Sayo's daughter, Hana, and granddaughter, Terri, are the other two legs of the character tripod and each has her own tale of self-discovery and burgeoning inner strength. Hana's is the most conventional storyline: The downtrodden, conventional wife who decides in mid-life she's worth more.

Terri's sub-plot is something relatively rare in an adult novel, an exploration of a pre-pubescent girl's viewpoint. Terri is befriended by a bored Caucasian prison guard not much older than herself and through him discovers a magical sanctuary, away from barbed wire and barracks. This relationship is unusual in popular fiction because it's one that doesn't blossom into romance or illicit passion, but rather contributes to her growth and maturity in a way that takes time to unfold.

Woven through the action of this novel is a shadow world of visions that entwines Japanese mysticism with that of Native Americans, an intriguing blend.

"Fire Horse Woman" is a pleasurable read and one that those who enjoy historical fiction (and a little mild eroticism) will swallow whole. However, it's not the most tightly knit piece of fiction or the most believable.

Press material on the book explains that it is based on the five-act kabuki dramatic form, but those reading for story probably only notice that the scenes are not chronological; they criss-cross time and space, character and viewpoint. Although not confusing (there are headings as to date and place before each chapter, allowing you to get grounded), this can be frustrating when you've just sunk pleasurably into some portion of the story.
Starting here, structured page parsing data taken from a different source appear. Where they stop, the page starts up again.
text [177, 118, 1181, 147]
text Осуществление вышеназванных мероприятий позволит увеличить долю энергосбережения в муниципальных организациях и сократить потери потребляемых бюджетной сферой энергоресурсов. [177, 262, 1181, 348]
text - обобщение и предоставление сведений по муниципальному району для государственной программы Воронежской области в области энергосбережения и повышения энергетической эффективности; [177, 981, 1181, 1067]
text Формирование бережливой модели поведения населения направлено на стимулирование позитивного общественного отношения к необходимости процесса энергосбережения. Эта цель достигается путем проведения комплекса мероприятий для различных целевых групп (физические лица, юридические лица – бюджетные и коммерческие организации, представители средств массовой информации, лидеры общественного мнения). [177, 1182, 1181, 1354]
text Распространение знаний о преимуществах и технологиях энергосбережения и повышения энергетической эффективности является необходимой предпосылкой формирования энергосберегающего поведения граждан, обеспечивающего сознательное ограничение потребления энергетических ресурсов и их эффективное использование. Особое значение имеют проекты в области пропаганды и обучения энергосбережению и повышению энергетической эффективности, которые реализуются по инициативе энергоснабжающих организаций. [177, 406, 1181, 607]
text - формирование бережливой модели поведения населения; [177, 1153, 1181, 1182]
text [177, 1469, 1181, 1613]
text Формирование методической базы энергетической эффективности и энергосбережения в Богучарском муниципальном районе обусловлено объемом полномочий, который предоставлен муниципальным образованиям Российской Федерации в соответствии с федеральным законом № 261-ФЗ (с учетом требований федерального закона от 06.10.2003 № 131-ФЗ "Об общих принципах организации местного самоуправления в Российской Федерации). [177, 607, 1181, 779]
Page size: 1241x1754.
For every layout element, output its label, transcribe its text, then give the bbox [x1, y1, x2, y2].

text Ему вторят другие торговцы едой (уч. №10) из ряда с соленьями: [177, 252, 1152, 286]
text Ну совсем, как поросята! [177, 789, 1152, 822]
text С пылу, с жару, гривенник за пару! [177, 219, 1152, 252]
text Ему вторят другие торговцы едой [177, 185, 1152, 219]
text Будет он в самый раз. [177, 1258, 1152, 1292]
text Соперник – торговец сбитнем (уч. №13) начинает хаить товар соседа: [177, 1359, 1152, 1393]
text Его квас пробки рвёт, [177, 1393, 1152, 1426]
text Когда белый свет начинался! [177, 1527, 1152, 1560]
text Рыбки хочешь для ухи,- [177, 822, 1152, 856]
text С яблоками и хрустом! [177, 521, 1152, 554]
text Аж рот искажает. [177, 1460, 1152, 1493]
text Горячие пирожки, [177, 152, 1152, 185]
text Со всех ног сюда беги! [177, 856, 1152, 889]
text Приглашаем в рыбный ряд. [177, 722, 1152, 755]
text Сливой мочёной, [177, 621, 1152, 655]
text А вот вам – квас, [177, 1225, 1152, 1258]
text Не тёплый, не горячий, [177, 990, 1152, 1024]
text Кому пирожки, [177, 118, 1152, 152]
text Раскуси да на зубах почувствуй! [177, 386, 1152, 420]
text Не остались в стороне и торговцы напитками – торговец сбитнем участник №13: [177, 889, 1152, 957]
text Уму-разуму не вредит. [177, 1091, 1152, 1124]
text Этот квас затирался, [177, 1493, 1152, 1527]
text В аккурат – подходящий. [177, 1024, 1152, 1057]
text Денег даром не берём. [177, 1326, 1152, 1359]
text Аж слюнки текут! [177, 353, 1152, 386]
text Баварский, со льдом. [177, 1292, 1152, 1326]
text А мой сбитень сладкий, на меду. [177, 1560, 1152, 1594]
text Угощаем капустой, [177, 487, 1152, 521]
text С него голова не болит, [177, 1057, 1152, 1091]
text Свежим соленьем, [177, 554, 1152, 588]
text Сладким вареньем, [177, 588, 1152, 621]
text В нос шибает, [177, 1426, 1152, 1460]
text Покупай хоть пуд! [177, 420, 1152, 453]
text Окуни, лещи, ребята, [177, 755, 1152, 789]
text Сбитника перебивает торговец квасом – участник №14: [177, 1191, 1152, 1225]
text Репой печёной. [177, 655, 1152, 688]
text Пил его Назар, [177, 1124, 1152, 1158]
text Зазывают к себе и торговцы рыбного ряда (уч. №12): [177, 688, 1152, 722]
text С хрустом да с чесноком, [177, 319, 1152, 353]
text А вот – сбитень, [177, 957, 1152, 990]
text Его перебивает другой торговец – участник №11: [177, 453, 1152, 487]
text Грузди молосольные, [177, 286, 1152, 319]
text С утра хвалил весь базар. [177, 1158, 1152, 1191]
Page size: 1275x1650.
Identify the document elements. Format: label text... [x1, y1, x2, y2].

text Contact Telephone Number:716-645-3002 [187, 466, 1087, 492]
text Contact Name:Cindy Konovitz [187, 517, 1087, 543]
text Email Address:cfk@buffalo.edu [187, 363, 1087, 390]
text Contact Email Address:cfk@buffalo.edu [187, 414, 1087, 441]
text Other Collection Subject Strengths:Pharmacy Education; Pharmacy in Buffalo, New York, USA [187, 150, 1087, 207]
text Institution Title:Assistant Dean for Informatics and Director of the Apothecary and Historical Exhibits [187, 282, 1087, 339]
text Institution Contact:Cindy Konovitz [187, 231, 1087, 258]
On a number of occasions, characters leap into intimacy, not of the physical kind, but in words, sharing their problems or personal histories within a short period of acquaintance. But these are mostly people rooted in a culture known for its reticence, the layeredness of its communication and its emphasis on the unsaid. Certainly, some of the individuals are motivated by their life situations to shrug off such cultural strictures — the realization that she is free to be herself is a key to Sayo's character. Still, some of these conversations seemed false and anachronistic.

Sayo's is the character in which I was most interested, and the one in whom I most wanted to believe. Her makeup is complex, with a distinct dark side. This is a woman who braved a lie to pursue what she sees as her destiny, who sleeps with the father of her husband, who takes a lover when she is not yet divorced, and makes friends with prostitutes. But Houston focuses primarily on Sayo's romances and allows her to overcome her difficulties in almost a breezy manner. I couldn't help feeling that there should have been more struggle, more shame, anger and guilt, more sharp edges. She is, after all, a Fire Horse Woman.